===== Records for this exercise

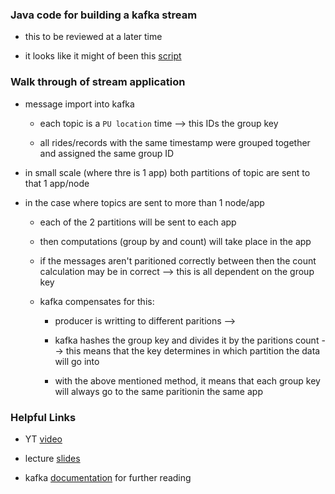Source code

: ### Java code for building a kafka stream

* this to be reviewed at a later time 

* it looks like it might of been this [script](https://github.com/DataTalksClub/data-engineering-zoomcamp/blob/main/06-streaming/java/kafka_examples/src/main/java/org/example/JsonKStream.java)

### Walk through of stream application

* message import into kafka 

    - each topic is a `PU location` time --> this IDs the group key 

    - all rides/records with the same timestamp were grouped together and assigned the same group ID

* in small scale (where thre is 1 app) both partitions of topic are sent to that 1 app/node

* in the case where topics are sent to more than 1 node/app

    - each of the 2 partitions will be sent to each app

    - then computations (group by and count) will take place in the app

    - if the messages aren't paritioned correctly between then the count calculation may be in correct --> this is all dependent on the group key 

    - kafka compensates for this: 

        + producer is writting to different paritions -->

        + kafka hashes the group key and divides it by the paritions count --> this means that the key determines in which partition the data will go into 

        + with the above mentioned method, it means that each group key will always go to the same paritionin the same app 

### Helpful Links

* YT [video](https://www.youtube.com/watch?v=dUyA_63eRb0&list=PL3MmuxUbc_hJed7dXYoJw8DoCuVHhGEQb&index=73)

* lecture [slides](https://docs.google.com/presentation/d/1bCtdCba8v1HxJ_uMm9pwjRUC-NAMeB-6nOG2ng3KujA/edit#slide=id.p1)

* kafka [documentation](https://kafka.apache.org/documentation/) for further reading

==========

Write out the listing above exactly as it stands, pictures excluded.

Source code

: ### Java code for building a kafka stream

* this to be reviewed at a later time 

* it looks like it might of been this [script](https://github.com/DataTalksClub/data-engineering-zoomcamp/blob/main/06-streaming/java/kafka_examples/src/main/java/org/example/JsonKStream.java)

### Walk through of stream application

* message import into kafka 

    - each topic is a `PU location` time --> this IDs the group key 

    - all rides/records with the same timestamp were grouped together and assigned the same group ID

* in small scale (where thre is 1 app) both partitions of topic are sent to that 1 app/node

* in the case where topics are sent to more than 1 node/app

    - each of the 2 partitions will be sent to each app

    - then computations (group by and count) will take place in the app

    - if the messages aren't paritioned correctly between then the count calculation may be in correct --> this is all dependent on the group key 

    - kafka compensates for this: 

        + producer is writting to different paritions -->

        + kafka hashes the group key and divides it by the paritions count --> this means that the key determines in which partition the data will go into 

        + with the above mentioned method, it means that each group key will always go to the same paritionin the same app 

### Helpful Links

* YT [video](https://www.youtube.com/watch?v=dUyA_63eRb0&list=PL3MmuxUbc_hJed7dXYoJw8DoCuVHhGEQb&index=73)

* lecture [slides](https://docs.google.com/presentation/d/1bCtdCba8v1HxJ_uMm9pwjRUC-NAMeB-6nOG2ng3KujA/edit#slide=id.p1)

* kafka [documentation](https://kafka.apache.org/documentation/) for further reading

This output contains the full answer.